Across the records, how many lines contain "thumb"? Answer with the number alone.

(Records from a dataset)
◇ ◇ ◇ ◇ ◇
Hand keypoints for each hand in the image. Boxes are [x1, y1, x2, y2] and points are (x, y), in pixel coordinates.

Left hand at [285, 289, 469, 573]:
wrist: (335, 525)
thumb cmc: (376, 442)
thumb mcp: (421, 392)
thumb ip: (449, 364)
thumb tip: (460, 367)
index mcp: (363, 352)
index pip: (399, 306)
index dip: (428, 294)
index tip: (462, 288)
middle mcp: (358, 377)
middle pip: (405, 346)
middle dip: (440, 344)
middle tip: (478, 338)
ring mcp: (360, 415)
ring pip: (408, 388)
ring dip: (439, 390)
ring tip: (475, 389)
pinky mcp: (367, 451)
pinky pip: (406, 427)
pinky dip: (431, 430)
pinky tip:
◇ ◇ ◇ ◇ ◇
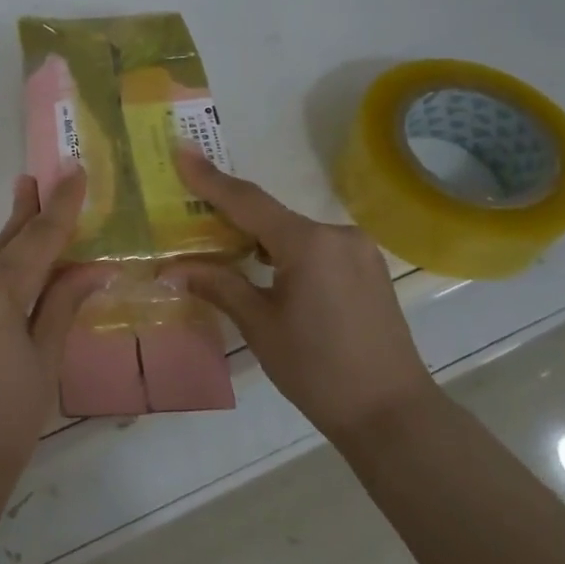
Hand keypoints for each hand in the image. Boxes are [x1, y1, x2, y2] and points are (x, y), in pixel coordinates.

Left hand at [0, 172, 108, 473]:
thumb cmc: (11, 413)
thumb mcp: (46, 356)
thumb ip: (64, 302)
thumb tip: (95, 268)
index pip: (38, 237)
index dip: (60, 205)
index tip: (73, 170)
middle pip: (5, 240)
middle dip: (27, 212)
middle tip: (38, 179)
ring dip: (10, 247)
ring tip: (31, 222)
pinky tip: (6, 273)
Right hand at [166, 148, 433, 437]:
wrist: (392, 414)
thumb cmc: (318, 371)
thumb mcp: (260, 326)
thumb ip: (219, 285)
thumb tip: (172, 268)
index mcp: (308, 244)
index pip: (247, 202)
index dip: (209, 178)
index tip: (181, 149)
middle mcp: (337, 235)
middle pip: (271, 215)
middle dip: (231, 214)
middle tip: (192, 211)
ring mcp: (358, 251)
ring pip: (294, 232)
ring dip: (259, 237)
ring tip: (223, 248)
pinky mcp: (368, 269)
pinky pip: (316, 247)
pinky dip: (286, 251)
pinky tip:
◇ ◇ ◇ ◇ ◇
# [REPLY TO THE EXERCISE]
12